Confidence Intervals: What They Actually Mean
Most people misinterpret confidence intervals. Here's the correct interpretation and when to use them.
Key Insights
- A 95% CI means: if you repeated the experiment 100 times, ~95 of those intervals would contain the true parameter
- It does NOT mean there’s a 95% probability the true value is in this specific interval
- Wider intervals mean less precision, not less confidence
Computing a CI for a Mean
import numpy as np
from scipy import stats
data = np.array([23, 25, 28, 22, 26, 24, 27, 25])
n = len(data)
mean = data.mean()
se = stats.sem(data)
ci = stats.t.interval(0.95, df=n-1, loc=mean, scale=se)
print(f"95% CI: ({ci[0]:.2f}, {ci[1]:.2f})")

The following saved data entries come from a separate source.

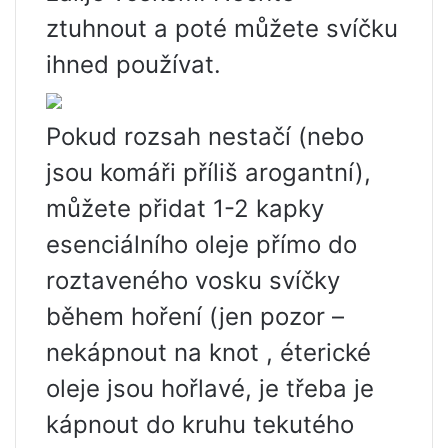
ztuhnout a poté můžete svíčku
ihned používat.
Pokud rozsah nestačí (nebo
jsou komáři příliš arogantní),
můžete přidat 1-2 kapky
esenciálního oleje přímo do
roztaveného vosku svíčky
během hoření (jen pozor –
nekápnout na knot , éterické
oleje jsou hořlavé, je třeba je
kápnout do kruhu tekutého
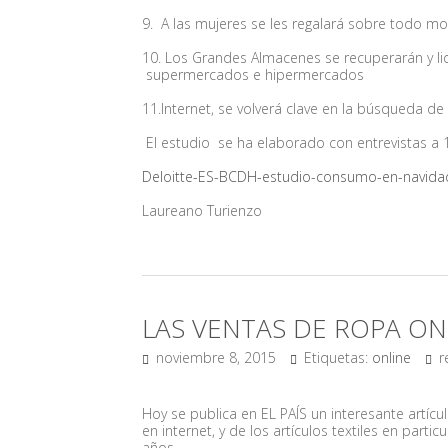
9.
A las mujeres se les regalará sobre todo m
10.
Los Grandes Almacenes se recuperarán y lid
supermercados e hipermercados
11.
Internet, se volverá clave en la búsqueda d
El estudio se ha elaborado con entrevistas a
Deloitte-ES-BCDH-estudio-consumo-en-navida
Laureano Turienzo
LAS VENTAS DE ROPA ON
noviembre 8, 2015
Etiquetas:
online
r
Hoy se publica en EL PAÍS un interesante artíc
en internet, y de los artículos textiles en par
años.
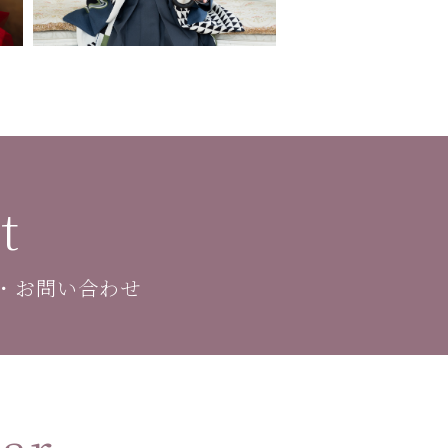
t
・お問い合わせ
ar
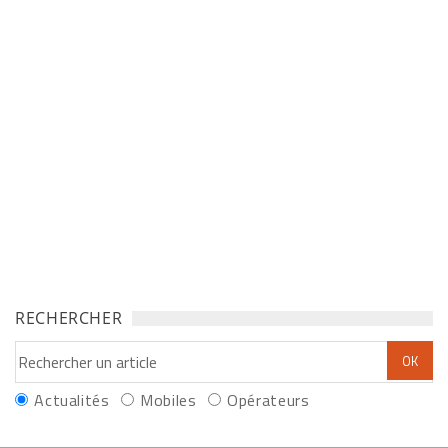
RECHERCHER
Actualités
Mobiles
Opérateurs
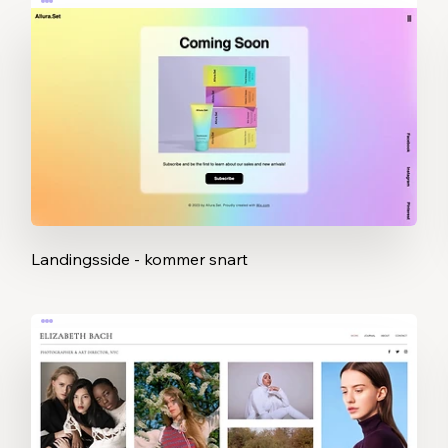
Landingsside - kommer snart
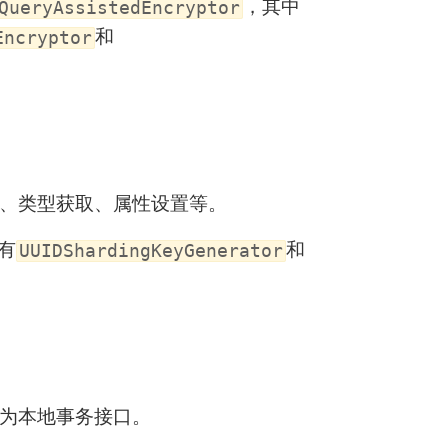
，其中
QueryAssistedEncryptor
和
Encryptor
、类型获取、属性设置等。
有
和
UUIDShardingKeyGenerator
为本地事务接口。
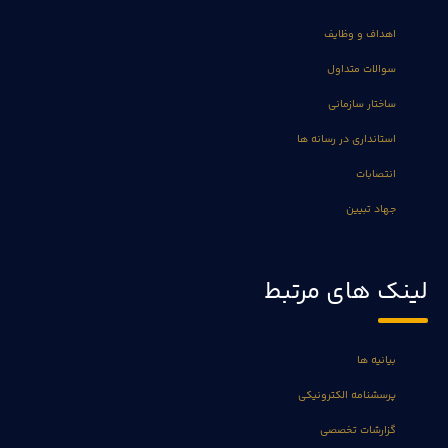
اهداف و وظایف
سوالات متداول
ساختار سازمانی
استانداری در رسانه ها
انتصابات
جهاد تبیین
لینک های مرتبط
بیانیه ها
پرسشنامه الکترونیکی
گزارشات تخصصی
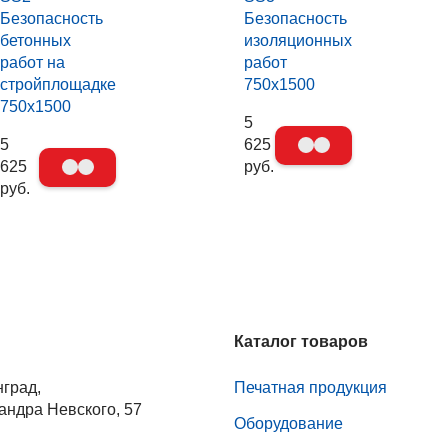
Безопасность
Безопасность
бетонных
изоляционных
работ на
работ
стройплощадке
750х1500
750х1500
5
5
625
625
руб.
руб.
Каталог товаров
нград,
Печатная продукция
андра Невского, 57
Оборудование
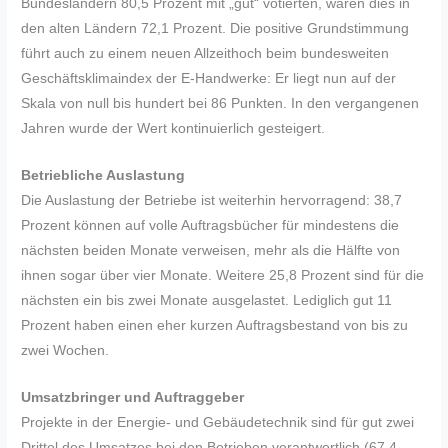
Bundesländern 80,5 Prozent mit „gut“ votierten, waren dies in
den alten Ländern 72,1 Prozent. Die positive Grundstimmung
führt auch zu einem neuen Allzeithoch beim bundesweiten
Geschäftsklimaindex der E-Handwerke: Er liegt nun auf der
Skala von null bis hundert bei 86 Punkten. In den vergangenen
Jahren wurde der Wert kontinuierlich gesteigert.
Betriebliche Auslastung
Die Auslastung der Betriebe ist weiterhin hervorragend: 38,7
Prozent können auf volle Auftragsbücher für mindestens die
nächsten beiden Monate verweisen, mehr als die Hälfte von
ihnen sogar über vier Monate. Weitere 25,8 Prozent sind für die
nächsten ein bis zwei Monate ausgelastet. Lediglich gut 11
Prozent haben einen eher kurzen Auftragsbestand von bis zu
zwei Wochen.
Umsatzbringer und Auftraggeber
Projekte in der Energie- und Gebäudetechnik sind für gut zwei
Drittel des Umsatzes bei den Betrieben verantwortlich (67,4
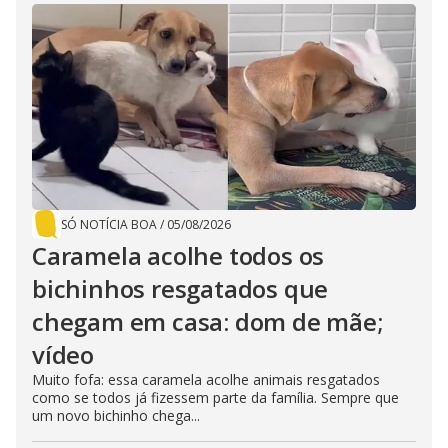
SÓ NOTÍCIA BOA
/
05/08/2026
Caramela acolhe todos os
bichinhos resgatados que
chegam em casa: dom de mãe;
vídeo
Muito fofa: essa caramela acolhe animais resgatados
como se todos já fizessem parte da família. Sempre que
um novo bichinho chega...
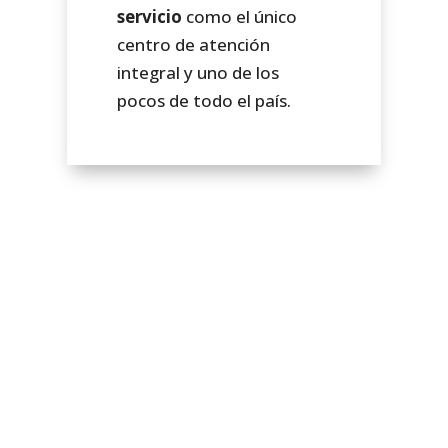
servicio
como el único
centro de atención
integral y uno de los
pocos de todo el país.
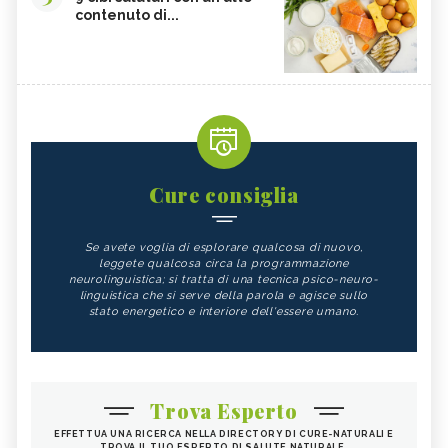
contenuto di...
Cure consiglia
Se avete voglia di esplorare qualcosa di nuovo,
leggete qualcosa circa la programmazione
neurolinguistica; si tratta di una tecnica psico-neuro-
linguistica che si serve della parola e agisce sullo
stato energetico e interiore dell'essere umano.
Trova Esperto
EFFETTUA UNA RICERCA NELLA DIRECTORY DI CURE-NATURALI E
TROVA IL TUO ESPERTO DI SALUTE NATURALE.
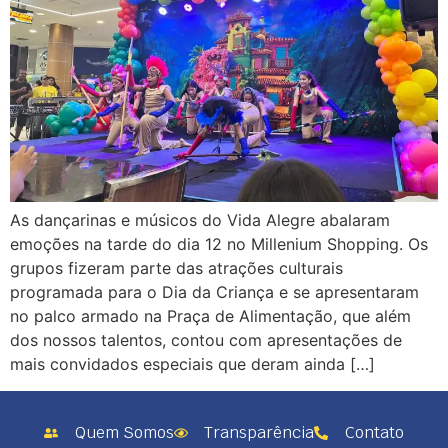
As dançarinas e músicos do Vida Alegre abalaram
emoções na tarde do dia 12 no Millenium Shopping. Os
grupos fizeram parte das atrações culturais
programada para o Dia da Criança e se apresentaram
no palco armado na Praça de Alimentação, que além
dos nossos talentos, contou com apresentações de
mais convidados especiais que deram ainda […]
Quem Somos
Transparência
Contato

Bootstrap Confidence Intervals
When assumptions don’t hold, bootstrap:
def bootstrap_ci(data, stat_func=np.mean, n_boot=10000, alpha=0.05):
boot_stats = [stat_func(np.random.choice(data, size=len(data))) for _ in range(n_boot)]
lower = np.percentile(boot_stats, 100 * alpha / 2)
upper = np.percentile(boot_stats, 100 * (1 - alpha / 2))
return lower, upper
CI vs Hypothesis Test
A 95% CI that excludes zero is equivalent to rejecting H0 at α=0.05. But CIs give you more information: the range of plausible effect sizes.